Great points. Love Hina definitely introduced (or at least popularized) lots of now standard shonen harem tropes, especially studying and the "mystery girl".
I'd still consider Love Hina a "Magazine-style" harem, despite having some "Jump-style" elements like having a main love triangle within the harem. To me, the core structure of Love Hina is still based on Keitaro being the outsider (he's crashing into the girls' lives), whereas in "Jump-style" harem, the female lead is the outsider (Lala/Chitoge/etc is crashing into the Rito/Raku's life and making him re-evaluate his love for Haruna/Onodera/etc). In order words, "Magazine style" is about how the arrival of the male MC changes the status quo, whereas "Jump-style" is about how the arrival of the female lead changes the status quo. Eg To Love Ru's whole premise is built on how Lala's presence led to other aliens interfering with daily life.

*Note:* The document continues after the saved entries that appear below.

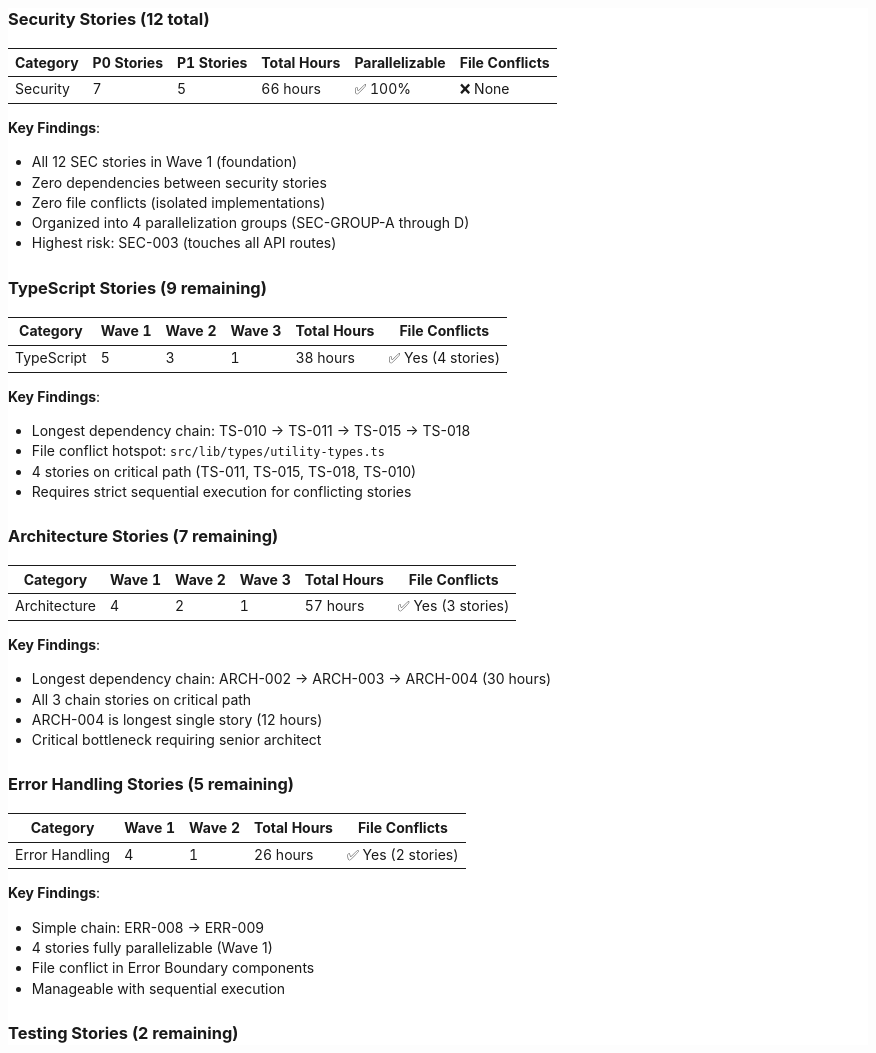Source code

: ### Security Stories (12 total)

| Category | P0 Stories | P1 Stories | Total Hours | Parallelizable | File Conflicts |
|----------|------------|------------|-------------|----------------|----------------|
| Security | 7 | 5 | 66 hours | ✅ 100% | ❌ None |

**Key Findings**:
- All 12 SEC stories in Wave 1 (foundation)
- Zero dependencies between security stories
- Zero file conflicts (isolated implementations)
- Organized into 4 parallelization groups (SEC-GROUP-A through D)
- Highest risk: SEC-003 (touches all API routes)

### TypeScript Stories (9 remaining)

| Category | Wave 1 | Wave 2 | Wave 3 | Total Hours | File Conflicts |
|----------|--------|--------|--------|-------------|----------------|
| TypeScript | 5 | 3 | 1 | 38 hours | ✅ Yes (4 stories) |

**Key Findings**:
- Longest dependency chain: TS-010 → TS-011 → TS-015 → TS-018
- File conflict hotspot: `src/lib/types/utility-types.ts`
- 4 stories on critical path (TS-011, TS-015, TS-018, TS-010)
- Requires strict sequential execution for conflicting stories

### Architecture Stories (7 remaining)

| Category | Wave 1 | Wave 2 | Wave 3 | Total Hours | File Conflicts |
|----------|--------|--------|--------|-------------|----------------|
| Architecture | 4 | 2 | 1 | 57 hours | ✅ Yes (3 stories) |

**Key Findings**:
- Longest dependency chain: ARCH-002 → ARCH-003 → ARCH-004 (30 hours)
- All 3 chain stories on critical path
- ARCH-004 is longest single story (12 hours)
- Critical bottleneck requiring senior architect

### Error Handling Stories (5 remaining)

| Category | Wave 1 | Wave 2 | Total Hours | File Conflicts |
|----------|--------|--------|-------------|----------------|
| Error Handling | 4 | 1 | 26 hours | ✅ Yes (2 stories) |

**Key Findings**:
- Simple chain: ERR-008 → ERR-009
- 4 stories fully parallelizable (Wave 1)
- File conflict in Error Boundary components
- Manageable with sequential execution

### Testing Stories (2 remaining)
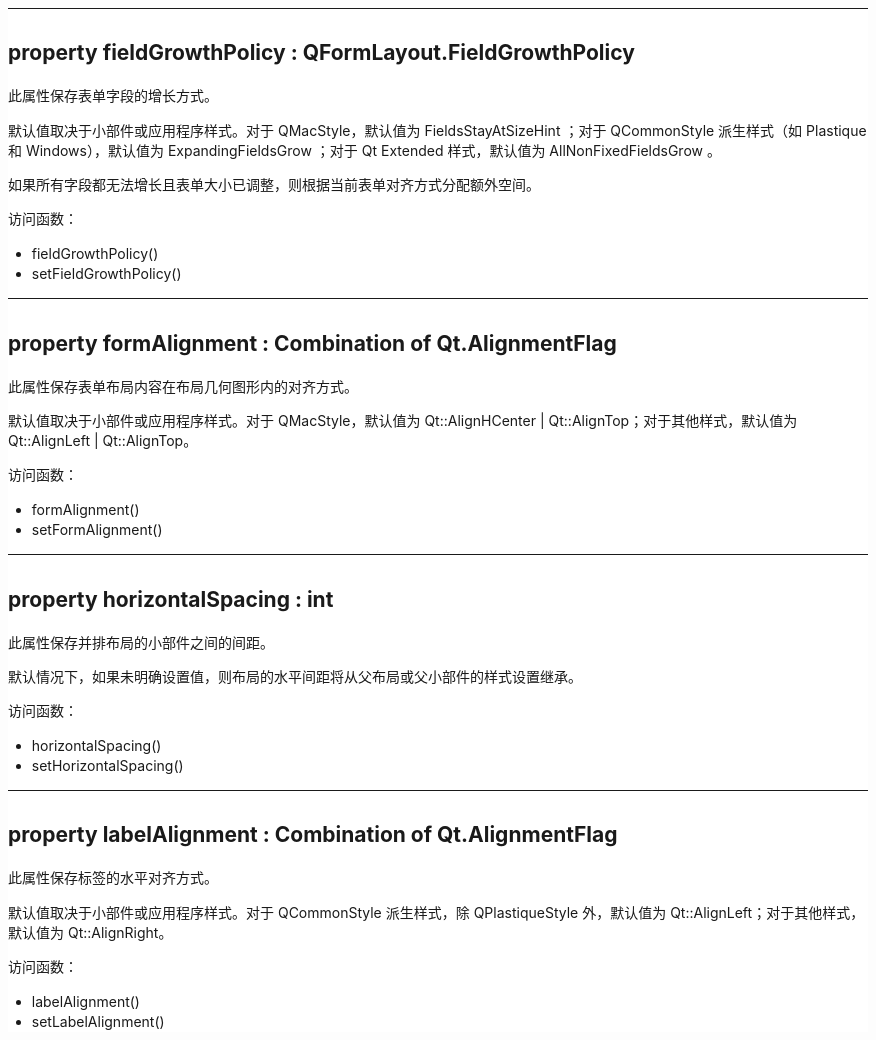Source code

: 
--------------------------------
## property fieldGrowthPolicy : QFormLayout.FieldGrowthPolicy

此属性保存表单字段的增长方式。

默认值取决于小部件或应用程序样式。对于 QMacStyle，默认值为 FieldsStayAtSizeHint ；对于 QCommonStyle 派生样式（如 Plastique 和 Windows），默认值为 ExpandingFieldsGrow ；对于 Qt Extended 样式，默认值为 AllNonFixedFieldsGrow 。

如果所有字段都无法增长且表单大小已调整，则根据当前表单对齐方式分配额外空间。

访问函数：

- fieldGrowthPolicy()
- setFieldGrowthPolicy()


--------------------------------
## property formAlignment : Combination of Qt.AlignmentFlag

此属性保存表单布局内容在布局几何图形内的对齐方式。

默认值取决于小部件或应用程序样式。对于 QMacStyle，默认值为 Qt::AlignHCenter | Qt::AlignTop；对于其他样式，默认值为 Qt::AlignLeft | Qt::AlignTop。

访问函数：

- formAlignment()
- setFormAlignment()


--------------------------------
## property horizontalSpacing : int

此属性保存并排布局的小部件之间的间距。

默认情况下，如果未明确设置值，则布局的水平间距将从父布局或父小部件的样式设置继承。

访问函数：

- horizontalSpacing()
- setHorizontalSpacing()


--------------------------------
## property labelAlignment : Combination of Qt.AlignmentFlag

此属性保存标签的水平对齐方式。

默认值取决于小部件或应用程序样式。对于 QCommonStyle 派生样式，除 QPlastiqueStyle 外，默认值为 Qt::AlignLeft；对于其他样式，默认值为 Qt::AlignRight。

访问函数：

- labelAlignment()
- setLabelAlignment()
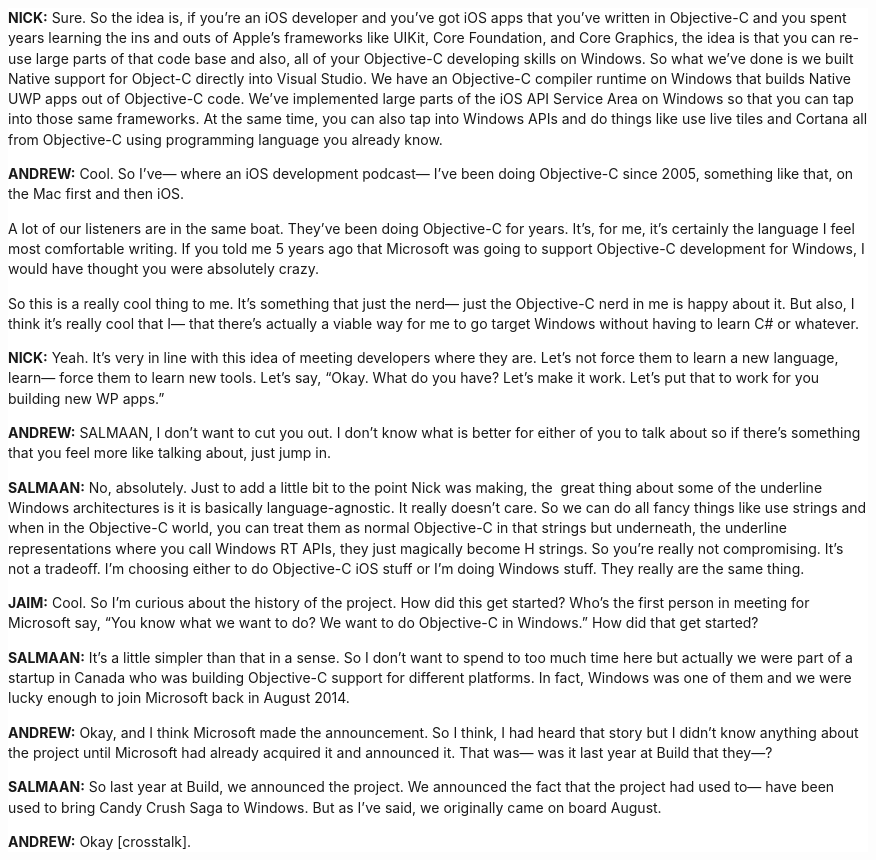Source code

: **NICK:** Sure. So the idea is, if you’re an iOS developer and you’ve got iOS apps that you’ve written in Objective-C and you spent years learning the ins and outs of Apple’s frameworks like UIKit, Core Foundation, and Core Graphics, the idea is that you can re-use large parts of that code base and also, all of your Objective-C developing skills on Windows. So what we’ve done is we built Native support for Object-C directly into Visual Studio. We have an Objective-C compiler runtime on Windows that builds Native UWP apps out of Objective-C code. We’ve implemented large parts of the iOS API Service Area on Windows so that you can tap into those same frameworks. At the same time, you can also tap into Windows APIs and do things like use live tiles and Cortana all from Objective-C using programming language you already know.&nbsp;

**ANDREW:** Cool. So I’ve— where an iOS development podcast— I’ve been doing Objective-C since 2005, something like that, on the Mac first and then iOS.

A lot of our listeners are in the same boat. They’ve been doing Objective-C for years. It’s, for me, it’s certainly the language I feel most comfortable writing. If you told me 5 years ago that Microsoft was going to support Objective-C development for Windows, I would have thought you were absolutely crazy.

So this is a really cool thing to me. It’s something that just the nerd— just the Objective-C nerd in me is happy about it. But also, I think it’s really cool that I— that there’s actually a viable way for me to go target Windows without having to learn C# or whatever.

**NICK:** Yeah. It’s very in line with this idea of meeting developers where they are. Let’s not force them to learn a new language, learn— force them to learn new tools. Let’s say, “Okay. What do you have? Let’s make it work. Let’s put that to work for you building new WP apps.”&nbsp;

**ANDREW:** SALMAAN, I don’t want to cut you out. I don’t know what is better for either of you to talk about so if there’s something that you feel more like talking about, just jump in.&nbsp;

**SALMAAN:** No, absolutely. Just to add a little bit to the point Nick was making, the&nbsp; great thing about some of the underline Windows architectures is it is basically language-agnostic. It really doesn’t care. So we can do all fancy things like use strings and when in the Objective-C world, you can treat them as normal Objective-C in that strings but underneath, the underline representations where you call Windows RT APIs, they just magically become H strings. So you’re really not compromising. It’s not a tradeoff. I’m choosing either to do Objective-C iOS stuff or I’m doing Windows stuff. They really are the same thing.

**JAIM:** Cool. So I’m curious about the history of the project. How did this get started? Who’s the first person in meeting for Microsoft say, “You know what we want to do? We want to do Objective-C in Windows.” How did that get started?

**SALMAAN:** It’s a little simpler than that in a sense. So I don’t want to spend to too much time here but actually we were part of a startup in Canada who was building Objective-C support for different platforms. In fact, Windows was one of them and we were lucky enough to join Microsoft back in August 2014.

**ANDREW:** Okay, and I think Microsoft made the announcement. So I think, I had heard that story but I didn’t know anything about the project until Microsoft had already acquired it and announced it. That was— was it last year at Build that they—?

**SALMAAN:** So last year at Build, we announced the project. We announced the fact that the project had used to— have been used to bring Candy Crush Saga to Windows. But as I’ve said, we originally came on board August.

**ANDREW:** Okay [crosstalk].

The other big difference is that Love Hina and "Magazine-style" harems start with an extreme gender imbalance, which makes them very harem-y from chapter 1, whereas "Jump-style" harems seem like normal romcoms when they start. This baits in a lot of people who don't like harems and results in a lot of angry people later on who hate the series turning into a harem.
I'd consider Love Hina the trope codifier for "Magazine-style" harems while Urusei Yatsura is the trope codifier of "Jump-style" harems for popularizing the styles, despite both not completely following them. In fact, "Jump-style" is perhaps a misnomer entirely, since it's really To Love Ru and Nisekoi that follow it strongly while many other Jump harems don't. Bokuben sort of shares some aspect of it (having 2 main heroines from the start), but there's no core love triangle nor a main "outsider" girl, so it doesn't capture the central tension that "Jump-style" harems are built on. Yuuna-san I'm not that familiar with, but doesn't seem to have any romantic tension at all either. Perhaps it's because Jump is abandoning romantic drama (and thus "Jump-style" harems) in its post-Nisekoi harems that Cuckoo and WSM were able to find an opening.